Dockerにはロギングドライバという機能があり
logs
で得られる内容をいくつかの方法で外部に出力することができます。
AWS: CloudWatch Logsの活用
Dockerは前述のロギングドライバにおいて
公式でCloudwatch Logsへの出力をサポートしています。
EBでは--log-driver
のようにdocker run
の際に渡すパラメータを
dockerrun.aws.jsonという独自形式のjsonに定義します。
このファイルの中のコンテナ定義形式はECSと共通なので
ログの設定についてはECSのドキュメントに記載がありました。
"logConfiguration": {
"logDriver": "json-file"|"syslog"|"journald"|"gelf"|"fluentd"|"awslogs",
"options": {"string": "string"
...}
logDriver
についてはawslogs
を選択して問題なさそう。
optionsには、awslogs-region
とawslogs-group
を指定すればよさそうです。
試しに以下の定義でnginxコンテナのログを出力してみます。
公式のnginxイメージで、内容は80番ポートを開けているだけです。
{
"AWSEBDockerrunVersion": "2",
"containerDefinitions": [
{
"name": "nginx",
"image": "nginx:1.11.5-alpine",
"essential": true,
"memory": 128,
"portMappings": [
{
"hostPort": 80,
"containerPort": 80
}
],
"logConfiguration": {
"logDriver": "awslogs",
"options": {
"awslogs-region": "ap-northeast-1",
"awslogs-group": "nginx-group"
}
}
}
]
}
指定したロググループがCloudWatch側に定義されていないと
EBのデプロイごとコケるようなので注意してください。
デプロイが成功すると、CloudWatchのコンソールやcliでログが見られます。

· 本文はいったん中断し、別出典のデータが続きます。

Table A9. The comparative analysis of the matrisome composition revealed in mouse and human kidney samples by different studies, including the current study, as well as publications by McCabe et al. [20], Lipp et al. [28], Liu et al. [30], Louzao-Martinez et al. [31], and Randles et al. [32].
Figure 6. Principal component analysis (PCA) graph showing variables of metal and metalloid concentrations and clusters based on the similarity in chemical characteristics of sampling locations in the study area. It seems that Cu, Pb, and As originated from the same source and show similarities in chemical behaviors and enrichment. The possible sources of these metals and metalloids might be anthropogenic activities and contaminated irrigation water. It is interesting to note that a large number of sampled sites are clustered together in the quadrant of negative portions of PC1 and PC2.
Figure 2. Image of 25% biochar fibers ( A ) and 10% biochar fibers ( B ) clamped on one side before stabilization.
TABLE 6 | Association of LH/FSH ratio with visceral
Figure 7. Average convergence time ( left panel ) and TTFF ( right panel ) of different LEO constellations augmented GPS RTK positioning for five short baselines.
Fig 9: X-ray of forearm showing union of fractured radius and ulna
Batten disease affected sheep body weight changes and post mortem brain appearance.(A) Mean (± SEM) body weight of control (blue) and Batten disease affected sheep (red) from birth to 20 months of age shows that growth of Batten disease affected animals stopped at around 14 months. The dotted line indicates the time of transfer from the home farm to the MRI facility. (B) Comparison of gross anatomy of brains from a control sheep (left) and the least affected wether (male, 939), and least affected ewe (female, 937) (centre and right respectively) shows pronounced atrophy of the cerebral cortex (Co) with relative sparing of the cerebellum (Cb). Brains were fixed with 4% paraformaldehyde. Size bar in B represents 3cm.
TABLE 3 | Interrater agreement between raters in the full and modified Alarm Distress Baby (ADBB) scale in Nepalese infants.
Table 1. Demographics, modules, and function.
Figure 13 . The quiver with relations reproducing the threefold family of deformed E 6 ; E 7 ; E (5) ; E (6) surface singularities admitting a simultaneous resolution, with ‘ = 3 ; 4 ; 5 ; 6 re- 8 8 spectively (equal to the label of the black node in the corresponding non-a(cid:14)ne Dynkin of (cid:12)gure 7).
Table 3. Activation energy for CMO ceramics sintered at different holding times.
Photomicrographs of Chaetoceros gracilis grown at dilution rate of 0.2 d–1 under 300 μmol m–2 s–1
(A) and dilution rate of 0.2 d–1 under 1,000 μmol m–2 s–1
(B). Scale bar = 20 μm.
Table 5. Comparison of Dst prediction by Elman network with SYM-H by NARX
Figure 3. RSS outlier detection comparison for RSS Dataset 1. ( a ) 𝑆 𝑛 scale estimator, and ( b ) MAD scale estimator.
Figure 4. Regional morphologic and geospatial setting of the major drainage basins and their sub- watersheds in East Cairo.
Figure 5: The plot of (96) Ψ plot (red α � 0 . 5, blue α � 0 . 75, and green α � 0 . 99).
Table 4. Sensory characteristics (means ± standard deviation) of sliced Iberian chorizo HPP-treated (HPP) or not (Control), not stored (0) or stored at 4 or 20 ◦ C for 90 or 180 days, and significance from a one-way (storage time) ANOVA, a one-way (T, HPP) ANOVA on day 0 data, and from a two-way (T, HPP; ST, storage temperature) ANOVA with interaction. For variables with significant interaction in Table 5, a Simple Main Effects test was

何度か踏んだ結果、アクセスログとエラーログの両方が出ているようです。
ちなみに、STDOUTとSTDERRを表示するはずのdocker logs
で
これらが見られるのは公式のnginxイメージを使用したからです。
Dockerfileを見ると、ログの出力先がシンボリックリンクになっています。
# forward request and error logs to docker log collector
&& ln -sf /dev/stdout /var/log/nginx/access.log \
&& ln -sf /dev/stderr /var/log/nginx/error.log
docker logs
の集約についてはこの方法でなんとかなりそうです。
STDOUTとSTDERRを分けられないのは難点ですが
DockerのIssueでも少なからず議論があるので、いずれ改善されるかもしれません。
ちなみに、fluentdのロギングドライバでは分けることができるようです。
また、EBでホストインスタンスにアクセスすると
/var/log/docker-events.log
などのログが残されていることもわかります。
こちらは上記のロギングドライバで出力されない情報なので
.ebextensionsなどでホスト側にログ出力の仕組みを作る必要がありそうです。
リソース監視
Docker: statsコマンド
Dockerのコマンドで、コンテナごとのリソース使用量を表示します。
$ docker stats
CONTAINER CPU % MEM USAGE / LIMIT MEM % NET I/O BLOCK I/O PIDS
a59845048cea 1.02% 39.42 MiB / 1.951 GiB 1.97% 1.038 kB / 648 B 32.77 kB / 0 B 5
ac7470b95cef 0.19% 353.9 MiB / 1.951 GiB 17.72% 1.296 kB / 648 B 4.149 MB / 317.8 MB 27
Linuxのtop
コマンドのように使えてわかりやすいのですが
集約や保存のためにはこれでは不十分です。
AWS: CloudWatchメトリクス
EBやECSで複数コンテナを扱う場合は
ECSのコンソールでメトリクスを確認することができます。
インスタンスのクラスタ単位では以下の4つのメトリクスが見えます。
ECSで言うサービスの単位では、以下の2つのメトリクスのみでした。
ちなみにEBのコンソールでは
コンテナではない通常のインスタンス監視と特に変わりません。
見慣れたCloudWatchの形式で見られるのはありがたいのですが
コンテナごとの使用リソースなど、もう少し細かい部分が気になります。
サードパーティのサービス/ソフトウェアに頼る
cAdvisorやELKスタックなどのソフトを活用したメトリクス収集や
フルスタックな有料サービスの活用など、追加の選択肢は多く存在します。
自部署では監視領域で全般的にMackerelを利用しているため
コンテナのメトリクス可視化も試してみました。
Mackerelではagentを使用してメトリクス情報を送信しますが
コンテナのかたちで監視を行うmackerel-agentも公式で提供されています。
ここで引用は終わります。